**Problem details**
Print each line of the items below, unchanged from first to last.

..........

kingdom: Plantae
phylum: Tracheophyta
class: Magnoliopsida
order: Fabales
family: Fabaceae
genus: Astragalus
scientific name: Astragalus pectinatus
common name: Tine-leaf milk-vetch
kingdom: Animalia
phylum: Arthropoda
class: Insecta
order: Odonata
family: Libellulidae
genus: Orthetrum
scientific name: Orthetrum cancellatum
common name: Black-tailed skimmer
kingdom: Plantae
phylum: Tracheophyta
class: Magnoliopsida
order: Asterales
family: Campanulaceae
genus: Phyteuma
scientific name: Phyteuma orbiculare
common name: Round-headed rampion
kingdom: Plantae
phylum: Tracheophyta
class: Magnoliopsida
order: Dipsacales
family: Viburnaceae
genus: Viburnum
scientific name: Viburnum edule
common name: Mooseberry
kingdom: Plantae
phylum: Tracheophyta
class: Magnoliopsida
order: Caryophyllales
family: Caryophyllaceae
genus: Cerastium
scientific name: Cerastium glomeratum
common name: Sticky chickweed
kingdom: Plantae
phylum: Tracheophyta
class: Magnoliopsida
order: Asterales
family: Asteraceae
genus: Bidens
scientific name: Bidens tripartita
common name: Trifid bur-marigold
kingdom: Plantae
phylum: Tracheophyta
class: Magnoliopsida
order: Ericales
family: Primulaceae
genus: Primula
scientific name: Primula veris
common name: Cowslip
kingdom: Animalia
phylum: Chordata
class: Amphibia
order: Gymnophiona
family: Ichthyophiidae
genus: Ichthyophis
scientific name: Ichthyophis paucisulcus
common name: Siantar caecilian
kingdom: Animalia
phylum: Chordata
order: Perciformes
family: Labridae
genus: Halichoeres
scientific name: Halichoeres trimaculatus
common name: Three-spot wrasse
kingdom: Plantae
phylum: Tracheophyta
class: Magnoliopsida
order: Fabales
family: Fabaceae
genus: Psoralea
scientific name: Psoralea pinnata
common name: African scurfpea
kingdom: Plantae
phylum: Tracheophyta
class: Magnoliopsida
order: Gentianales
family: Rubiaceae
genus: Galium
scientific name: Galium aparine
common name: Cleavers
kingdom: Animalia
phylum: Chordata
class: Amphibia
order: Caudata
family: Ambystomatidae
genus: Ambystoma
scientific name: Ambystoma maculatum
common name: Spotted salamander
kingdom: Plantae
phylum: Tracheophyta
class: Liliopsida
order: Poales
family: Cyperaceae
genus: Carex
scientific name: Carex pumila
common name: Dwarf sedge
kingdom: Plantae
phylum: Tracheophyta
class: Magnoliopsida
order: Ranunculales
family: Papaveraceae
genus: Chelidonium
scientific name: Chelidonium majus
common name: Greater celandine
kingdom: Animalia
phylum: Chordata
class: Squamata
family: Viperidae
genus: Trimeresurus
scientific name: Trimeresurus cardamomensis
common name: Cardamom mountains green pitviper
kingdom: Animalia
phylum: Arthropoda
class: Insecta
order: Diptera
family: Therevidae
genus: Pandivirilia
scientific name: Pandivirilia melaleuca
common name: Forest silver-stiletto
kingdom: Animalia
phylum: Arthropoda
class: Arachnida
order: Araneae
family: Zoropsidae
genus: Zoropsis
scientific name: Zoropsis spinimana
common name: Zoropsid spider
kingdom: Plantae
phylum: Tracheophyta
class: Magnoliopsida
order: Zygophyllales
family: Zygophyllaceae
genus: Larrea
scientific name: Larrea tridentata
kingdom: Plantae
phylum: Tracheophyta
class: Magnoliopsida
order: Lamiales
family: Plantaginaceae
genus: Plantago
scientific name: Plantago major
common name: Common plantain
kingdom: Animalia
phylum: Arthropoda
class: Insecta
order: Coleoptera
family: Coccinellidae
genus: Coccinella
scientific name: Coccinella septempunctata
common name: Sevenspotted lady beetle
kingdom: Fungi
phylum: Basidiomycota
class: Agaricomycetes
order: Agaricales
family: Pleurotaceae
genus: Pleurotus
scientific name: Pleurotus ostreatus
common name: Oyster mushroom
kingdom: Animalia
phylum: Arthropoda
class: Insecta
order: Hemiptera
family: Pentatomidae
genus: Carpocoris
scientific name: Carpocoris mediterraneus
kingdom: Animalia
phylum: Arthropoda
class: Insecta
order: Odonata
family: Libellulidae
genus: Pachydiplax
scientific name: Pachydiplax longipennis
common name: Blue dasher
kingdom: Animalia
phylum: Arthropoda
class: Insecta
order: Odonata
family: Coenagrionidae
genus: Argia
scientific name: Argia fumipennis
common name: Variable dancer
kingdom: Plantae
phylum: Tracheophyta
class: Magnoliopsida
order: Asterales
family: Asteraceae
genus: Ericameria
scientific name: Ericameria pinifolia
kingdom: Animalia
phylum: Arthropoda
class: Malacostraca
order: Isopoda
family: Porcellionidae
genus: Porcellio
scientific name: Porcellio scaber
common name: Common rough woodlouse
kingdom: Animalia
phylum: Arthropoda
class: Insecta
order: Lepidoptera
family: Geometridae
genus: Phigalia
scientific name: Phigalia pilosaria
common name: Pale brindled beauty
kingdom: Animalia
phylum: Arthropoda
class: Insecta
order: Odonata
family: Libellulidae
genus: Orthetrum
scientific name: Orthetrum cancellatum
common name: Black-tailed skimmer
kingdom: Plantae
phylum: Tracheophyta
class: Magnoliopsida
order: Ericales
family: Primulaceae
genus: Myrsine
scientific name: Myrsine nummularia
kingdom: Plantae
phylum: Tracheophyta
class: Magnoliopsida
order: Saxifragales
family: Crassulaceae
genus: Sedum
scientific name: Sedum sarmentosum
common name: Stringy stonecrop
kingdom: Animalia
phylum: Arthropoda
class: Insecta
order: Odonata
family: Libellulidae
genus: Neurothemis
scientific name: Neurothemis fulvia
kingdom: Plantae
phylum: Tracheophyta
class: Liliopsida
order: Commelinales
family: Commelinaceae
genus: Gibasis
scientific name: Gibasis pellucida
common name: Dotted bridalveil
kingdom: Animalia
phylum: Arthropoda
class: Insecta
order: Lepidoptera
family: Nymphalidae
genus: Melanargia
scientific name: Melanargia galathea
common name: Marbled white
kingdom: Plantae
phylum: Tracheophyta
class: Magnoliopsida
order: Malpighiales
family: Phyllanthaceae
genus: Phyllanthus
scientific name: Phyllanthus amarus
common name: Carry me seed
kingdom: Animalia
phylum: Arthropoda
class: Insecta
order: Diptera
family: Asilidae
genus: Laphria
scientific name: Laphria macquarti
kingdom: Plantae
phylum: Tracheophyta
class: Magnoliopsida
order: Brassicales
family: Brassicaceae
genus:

..........

**Answer to the task**
kingdom: Plantae
phylum: Tracheophyta
class: Magnoliopsida
order: Fabales
family: Fabaceae
genus: Astragalus
scientific name: Astragalus pectinatus
common name: Tine-leaf milk-vetch
kingdom: Animalia
phylum: Arthropoda
class: Insecta
order: Odonata
family: Libellulidae
genus: Orthetrum
scientific name: Orthetrum cancellatum
common name: Black-tailed skimmer
kingdom: Plantae
phylum: Tracheophyta
class: Magnoliopsida
order: Asterales
family: Campanulaceae
genus: Phyteuma
scientific name: Phyteuma orbiculare
common name: Round-headed rampion
kingdom: Plantae
phylum: Tracheophyta
class: Magnoliopsida
order: Dipsacales
family: Viburnaceae
genus: Viburnum
scientific name: Viburnum edule
common name: Mooseberry
kingdom: Plantae
phylum: Tracheophyta
class: Magnoliopsida
order: Caryophyllales
family: Caryophyllaceae
genus: Cerastium
scientific name: Cerastium glomeratum
common name: Sticky chickweed
kingdom: Plantae
phylum: Tracheophyta
class: Magnoliopsida
order: Asterales
family: Asteraceae
genus: Bidens
scientific name: Bidens tripartita
common name: Trifid bur-marigold
kingdom: Plantae
phylum: Tracheophyta
class: Magnoliopsida
order: Ericales
family: Primulaceae
genus: Primula
scientific name: Primula veris
common name: Cowslip
kingdom: Animalia
phylum: Chordata
class: Amphibia
order: Gymnophiona
family: Ichthyophiidae
genus: Ichthyophis
scientific name: Ichthyophis paucisulcus
common name: Siantar caecilian
kingdom: Animalia
phylum: Chordata
order: Perciformes
family: Labridae
genus: Halichoeres
scientific name: Halichoeres trimaculatus
common name: Three-spot wrasse
kingdom: Plantae
phylum: Tracheophyta
class: Magnoliopsida
order: Fabales
family: Fabaceae
genus: Psoralea
scientific name: Psoralea pinnata
common name: African scurfpea
kingdom: Plantae
phylum: Tracheophyta
class: Magnoliopsida
order: Gentianales
family: Rubiaceae
genus: Galium
scientific name: Galium aparine
common name: Cleavers
kingdom: Animalia
phylum: Chordata
class: Amphibia
order: Caudata
family: Ambystomatidae
genus: Ambystoma
scientific name: Ambystoma maculatum
common name: Spotted salamander
kingdom: Plantae
phylum: Tracheophyta
class: Liliopsida
order: Poales
family: Cyperaceae
genus: Carex
scientific name: Carex pumila
common name: Dwarf sedge
kingdom: Plantae
phylum: Tracheophyta
class: Magnoliopsida
order: Ranunculales
family: Papaveraceae
genus: Chelidonium
scientific name: Chelidonium majus
common name: Greater celandine
kingdom: Animalia
phylum: Chordata
class: Squamata
family: Viperidae
genus: Trimeresurus
scientific name: Trimeresurus cardamomensis
common name: Cardamom mountains green pitviper
kingdom: Animalia
phylum: Arthropoda
class: Insecta
order: Diptera
family: Therevidae
genus: Pandivirilia
scientific name: Pandivirilia melaleuca
common name: Forest silver-stiletto
kingdom: Animalia
phylum: Arthropoda
class: Arachnida
order: Araneae
family: Zoropsidae
genus: Zoropsis
scientific name: Zoropsis spinimana
common name: Zoropsid spider
kingdom: Plantae
phylum: Tracheophyta
class: Magnoliopsida
order: Zygophyllales
family: Zygophyllaceae
genus: Larrea
scientific name: Larrea tridentata
kingdom: Plantae
phylum: Tracheophyta
class: Magnoliopsida
order: Lamiales
family: Plantaginaceae
genus: Plantago
scientific name: Plantago major
common name: Common plantain
kingdom: Animalia
phylum: Arthropoda
class: Insecta
order: Coleoptera
family: Coccinellidae
genus: Coccinella
scientific name: Coccinella septempunctata
common name: Sevenspotted lady beetle
kingdom: Fungi
phylum: Basidiomycota
class: Agaricomycetes
order: Agaricales
family: Pleurotaceae
genus: Pleurotus
scientific name: Pleurotus ostreatus
common name: Oyster mushroom
kingdom: Animalia
phylum: Arthropoda
class: Insecta
order: Hemiptera
family: Pentatomidae
genus: Carpocoris
scientific name: Carpocoris mediterraneus
kingdom: Animalia
phylum: Arthropoda
class: Insecta
order: Odonata
family: Libellulidae
genus: Pachydiplax
scientific name: Pachydiplax longipennis
common name: Blue dasher
kingdom: Animalia
phylum: Arthropoda
class: Insecta
order: Odonata
family: Coenagrionidae
genus: Argia
scientific name: Argia fumipennis
common name: Variable dancer
kingdom: Plantae
phylum: Tracheophyta
class: Magnoliopsida
order: Asterales
family: Asteraceae
genus: Ericameria
scientific name: Ericameria pinifolia
kingdom: Animalia
phylum: Arthropoda
class: Malacostraca
order: Isopoda
family: Porcellionidae
genus: Porcellio
scientific name: Porcellio scaber
common name: Common rough woodlouse
kingdom: Animalia
phylum: Arthropoda
class: Insecta
order: Lepidoptera
family: Geometridae
genus: Phigalia
scientific name: Phigalia pilosaria
common name: Pale brindled beauty
kingdom: Animalia
phylum: Arthropoda
class: Insecta
order: Odonata
family: Libellulidae
genus: Orthetrum
scientific name: Orthetrum cancellatum
common name: Black-tailed skimmer
kingdom: Plantae
phylum: Tracheophyta
class: Magnoliopsida
order: Ericales
family: Primulaceae
genus: Myrsine
scientific name: Myrsine nummularia
kingdom: Plantae
phylum: Tracheophyta
class: Magnoliopsida
order: Saxifragales
family: Crassulaceae
genus: Sedum
scientific name: Sedum sarmentosum
common name: Stringy stonecrop
kingdom: Animalia
phylum: Arthropoda
class: Insecta
order: Odonata
family: Libellulidae
genus: Neurothemis
scientific name: Neurothemis fulvia
kingdom: Plantae
phylum: Tracheophyta
class: Liliopsida
order: Commelinales
family: Commelinaceae
genus: Gibasis
scientific name: Gibasis pellucida
common name: Dotted bridalveil
kingdom: Animalia
phylum: Arthropoda
class: Insecta
order: Lepidoptera
family: Nymphalidae
genus: Melanargia
scientific name: Melanargia galathea
common name: Marbled white
kingdom: Plantae
phylum: Tracheophyta
class: Magnoliopsida
order: Malpighiales
family: Phyllanthaceae
genus: Phyllanthus
scientific name: Phyllanthus amarus
common name: Carry me seed
kingdom: Animalia
phylum: Arthropoda
class: Insecta
order: Diptera
family: Asilidae
genus: Laphria
scientific name: Laphria macquarti
kingdom: Plantae
phylum: Tracheophyta
class: Magnoliopsida
order: Brassicales
family: Brassicaceae
genus:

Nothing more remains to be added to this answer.